As part of the study, researchers analyzed the medical records of non-small cell lung cancer patients who underwent treatment at the National Cancer Data Base (NCDB) during the period 2004 – 2006. They obtained data for patients who had surgically resected non-small lung cancer with pathologically involved N2 (pN2) lymph nodes, and those who received chemotherapy.
The database was further evaluated and patients with positive margins, incomplete survival data, patients treated with Cobalt-60, non-beam or neoadjuvant therapy and patients who did not receive chemotherapy, histology other than NSCLC were excluded. As part of the assessment, a multivariable Cox proportional hazards model was used to identify the potential factors associated with overall survival (OS). Inverse probability of treatment weighting (IPTW) using the propensity score was also implemented so as to reduce the biased treatment selection. After the evaluation, about 2,115 patients were found to meet all of the study criteria.
- Out of the 2,115 patients evaluated, 918 patients (43%) received PORT, 1,197 patients (56.6%) were not treated with PORT.

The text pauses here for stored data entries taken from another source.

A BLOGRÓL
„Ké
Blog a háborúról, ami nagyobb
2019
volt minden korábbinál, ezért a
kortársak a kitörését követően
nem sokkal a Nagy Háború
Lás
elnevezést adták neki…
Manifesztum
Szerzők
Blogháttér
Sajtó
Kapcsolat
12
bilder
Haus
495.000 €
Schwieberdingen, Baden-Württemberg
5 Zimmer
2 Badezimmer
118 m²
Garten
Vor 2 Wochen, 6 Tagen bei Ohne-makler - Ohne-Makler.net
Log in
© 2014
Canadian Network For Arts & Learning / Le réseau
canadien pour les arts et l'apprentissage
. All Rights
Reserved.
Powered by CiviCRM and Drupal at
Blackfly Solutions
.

- Patients who were treated with PORT showed significant improvements in the overall survival (OS) with a median survival time of 42 months when compared to just 38 months for patients who had not undergone PORT treatment.
- It was found that multivariable factors such as female gender, higher income, lower T state, adenocarcinoma histology, urban/rural setting vs. metropolitan setting, lymph node involvement and age (younger) contributed to a higher and improved overall survival.
The study results signify the value of PORT for non-small lung cancer patients with involved mediastinal lymph nodes. It highlights the fact that PORT can significantly improve the survival rates of patients with modern radiotherapy equipment and treatment techniques. Researchers claim in addition to chemotherapy, PORT should be considered as a treatment for resected non-small lung cancer.